Whats your view on schizophrenia,what do you want to change about it?
I’d like to keep the spiritual ecstasy that comes from certain psychological states, while doing away with critical voices and disturbing delusions.
I think schizophrenia is an alteration of the mind, something like a flexibility of the mind, that sometimes yields useful insights but usually yields delusions and other “negative” mental phenomena.
In a way, I don’t think I would be spiritual if I didn’t have schizophrenia (maybe I’m wrong, but I never was before onset)- so I consider my spiritual openness and aspirations to be a “positive” aspect of my altered brain state. In a way, I have the fear that if my schizophrenia were to be “cured”, I would lose the spiritual dimension of my personality. However, I do experience many disturbing phenomena as the result of this disease, so I’d probably be overall happier and less stressed if it was cured.
I’d like for someone other than me to have it, thanks.
It sucks and I wish I didn’t have it.
But now that I do have it, I will try to be kind to it.
On television they sometimes talk about someone with schizophrenia who has voices that actually tell them useful stuff. I want that like something would help me with math problems. Of course getting rid of it completely would be better.
My view on sz - I wan’t it to disappear off the face of the earth.

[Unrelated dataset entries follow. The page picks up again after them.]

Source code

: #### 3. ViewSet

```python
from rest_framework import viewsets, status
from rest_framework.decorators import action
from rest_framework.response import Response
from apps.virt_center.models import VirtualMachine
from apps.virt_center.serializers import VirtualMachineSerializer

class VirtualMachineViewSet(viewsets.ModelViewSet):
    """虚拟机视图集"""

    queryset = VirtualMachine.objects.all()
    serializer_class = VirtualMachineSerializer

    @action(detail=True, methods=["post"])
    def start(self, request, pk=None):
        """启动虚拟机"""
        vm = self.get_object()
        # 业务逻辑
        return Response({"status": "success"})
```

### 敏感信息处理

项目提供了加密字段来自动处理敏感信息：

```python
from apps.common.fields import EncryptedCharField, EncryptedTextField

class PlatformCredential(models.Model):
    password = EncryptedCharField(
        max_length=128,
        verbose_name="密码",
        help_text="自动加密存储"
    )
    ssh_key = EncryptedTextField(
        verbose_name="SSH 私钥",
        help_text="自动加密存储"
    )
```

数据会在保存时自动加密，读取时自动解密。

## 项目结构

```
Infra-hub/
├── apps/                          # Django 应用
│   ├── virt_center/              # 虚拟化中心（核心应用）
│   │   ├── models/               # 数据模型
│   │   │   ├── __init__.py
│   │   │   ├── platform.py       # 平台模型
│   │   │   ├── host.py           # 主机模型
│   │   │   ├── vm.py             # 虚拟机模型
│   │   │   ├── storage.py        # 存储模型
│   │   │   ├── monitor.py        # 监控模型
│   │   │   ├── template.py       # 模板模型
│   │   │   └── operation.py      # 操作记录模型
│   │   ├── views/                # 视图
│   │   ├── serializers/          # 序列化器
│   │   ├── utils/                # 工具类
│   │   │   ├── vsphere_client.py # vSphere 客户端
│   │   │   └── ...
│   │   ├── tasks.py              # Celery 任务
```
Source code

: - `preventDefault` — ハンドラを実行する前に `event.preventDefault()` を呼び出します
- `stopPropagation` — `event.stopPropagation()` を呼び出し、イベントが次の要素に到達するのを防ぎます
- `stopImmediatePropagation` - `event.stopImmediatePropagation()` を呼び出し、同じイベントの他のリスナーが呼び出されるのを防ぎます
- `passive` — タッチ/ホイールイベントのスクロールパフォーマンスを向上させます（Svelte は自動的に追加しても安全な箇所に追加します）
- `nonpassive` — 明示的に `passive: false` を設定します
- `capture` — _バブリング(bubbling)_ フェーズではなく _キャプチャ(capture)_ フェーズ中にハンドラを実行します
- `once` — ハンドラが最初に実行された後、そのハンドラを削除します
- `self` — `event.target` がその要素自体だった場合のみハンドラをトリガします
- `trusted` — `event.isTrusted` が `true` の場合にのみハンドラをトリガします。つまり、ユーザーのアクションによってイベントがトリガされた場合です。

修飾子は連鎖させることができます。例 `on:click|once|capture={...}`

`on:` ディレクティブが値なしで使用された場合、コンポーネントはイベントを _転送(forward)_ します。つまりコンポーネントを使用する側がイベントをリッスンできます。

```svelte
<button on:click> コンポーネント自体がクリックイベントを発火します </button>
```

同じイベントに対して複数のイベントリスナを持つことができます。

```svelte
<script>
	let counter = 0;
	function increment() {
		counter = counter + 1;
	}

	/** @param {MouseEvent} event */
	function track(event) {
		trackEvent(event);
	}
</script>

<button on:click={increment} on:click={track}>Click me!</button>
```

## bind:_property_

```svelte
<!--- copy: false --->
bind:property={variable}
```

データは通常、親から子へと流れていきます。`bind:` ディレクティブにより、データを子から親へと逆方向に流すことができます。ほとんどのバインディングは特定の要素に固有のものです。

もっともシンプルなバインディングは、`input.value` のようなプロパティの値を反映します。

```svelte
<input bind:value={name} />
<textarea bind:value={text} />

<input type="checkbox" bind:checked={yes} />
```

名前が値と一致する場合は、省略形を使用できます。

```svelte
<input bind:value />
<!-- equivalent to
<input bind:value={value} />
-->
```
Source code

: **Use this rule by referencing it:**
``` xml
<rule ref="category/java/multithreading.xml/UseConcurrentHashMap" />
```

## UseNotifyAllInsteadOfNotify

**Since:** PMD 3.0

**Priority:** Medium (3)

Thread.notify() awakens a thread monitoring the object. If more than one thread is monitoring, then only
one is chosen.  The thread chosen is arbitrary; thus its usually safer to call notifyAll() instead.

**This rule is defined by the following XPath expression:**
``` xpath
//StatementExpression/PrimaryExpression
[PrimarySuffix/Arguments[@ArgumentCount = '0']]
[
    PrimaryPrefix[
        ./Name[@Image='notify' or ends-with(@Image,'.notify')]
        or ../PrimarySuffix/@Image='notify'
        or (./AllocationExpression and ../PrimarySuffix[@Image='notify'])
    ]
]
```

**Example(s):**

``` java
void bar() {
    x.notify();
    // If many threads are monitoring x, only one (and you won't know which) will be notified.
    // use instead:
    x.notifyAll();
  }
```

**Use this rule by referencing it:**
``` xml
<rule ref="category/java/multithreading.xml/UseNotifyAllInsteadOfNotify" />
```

I’d want a cure for it. My view is that it sucks. Everything I had before I got ill just crumbled beneth me and left me hanging in twilight zone. I had a good job, was respected and had a lot of friends. Knew how to talk the talk and walk the walk. It’s all gone.
:-/,sorry to hear that,I feel like that too…Hope things changes
I am doing my best to find my way back. But it is a long way to go. My brain does not work as it used to do.
It’s a truly medical disease. It’s a neurodevelopmental disorder which requires psychiatric and clinical psychological intervention, relatively intensive treatment for the rest of the patient’s life. There is some false notion that people with it are dangerous and unpredictable, when in reality were are afraid of danger more often than not, victims more often than perpetrators, and also predictable as a clock.
I want to show people that it is not a death sentence…also that it is not necessarily who we are. I mean I am a bit of an oxymoron about the whole “serious mental illness patient” thing when I do really well in the process of learning how to treat people like me. I often know what I need and where, sometimes how to get it, and I do perform. I have become very critical of myself, it is getting beyond introspective and into a bit masochistic in examining my flaws. Psychologists have corrected me in this pattern of behavior. I find it to be adaptive to an extent, but too much of a good thing…is too much. Basically, I just express being human and also being what people expect and even demand, while dealing with chronic schizophrenia…we are not machines who just manage schizophrenia and work and be perfect…no, we are flawed. I hate when people mistake the disorder for something that can be forgotten. Recovery is a lifelong process in the case of schizophrenia. Always flawed, always can improve. You know what? “Perfect” in some eyes is actually “defunct” in the eyes of others. It is about being aware of all parts of life, not saying “Oh I achieved this or that! I am fine!” -no that person is not fine…I achieved a whole lot and came out even more damaged.
It is a balanced life, no matter what. I dislike when I myself and others with SMI go insane with something other than schiz symptoms- that is just a different kind of insanity. Insanity is…aw whatever, do what you will.
I plan on working as a rehab psychologist and showing people what is known to be good for them. The end of the process is that people are human and do what they will even if they reach advanced stages in recovery. I got to a later, quite rare stage, I want to make sure others get their shot at mastering their demons like I did…and will keep doing, until I croak or become disabled to the truly dysfunctional degree. I mean I will do my best, I might fail, no one is invincible. The odds are that I will not fail, to be objective.
I wanna change the notion that it is just boom done smoked, dead, dirt nap. It is more like “Whoa this will bring some interesting and good stuff out of you if you choose to try to overcome this.” It is a crisis, absolutely. It is also an opportunity.
The change I would like to see is one that makes our experiences understandable to others, such that all kinds of issues relating to loneliness (even, or especially among others) can be resolved. This is a problem that will remain even when we have all the answers of neuroscience. Think of when you are talking about love (which is considered a close approximation to delusion), and trying to share your feelings with a friend or relative. Anyone taking recourse to talk of neurotransmitters here misses the point in my opinion. If that’s the only language available, I could even doubt if this person ever was in love, or even is familiar with it otherwise. We have another way of talking about such experiences, one that is readily understandable for most people in the world. I want such a language for schizophrenia.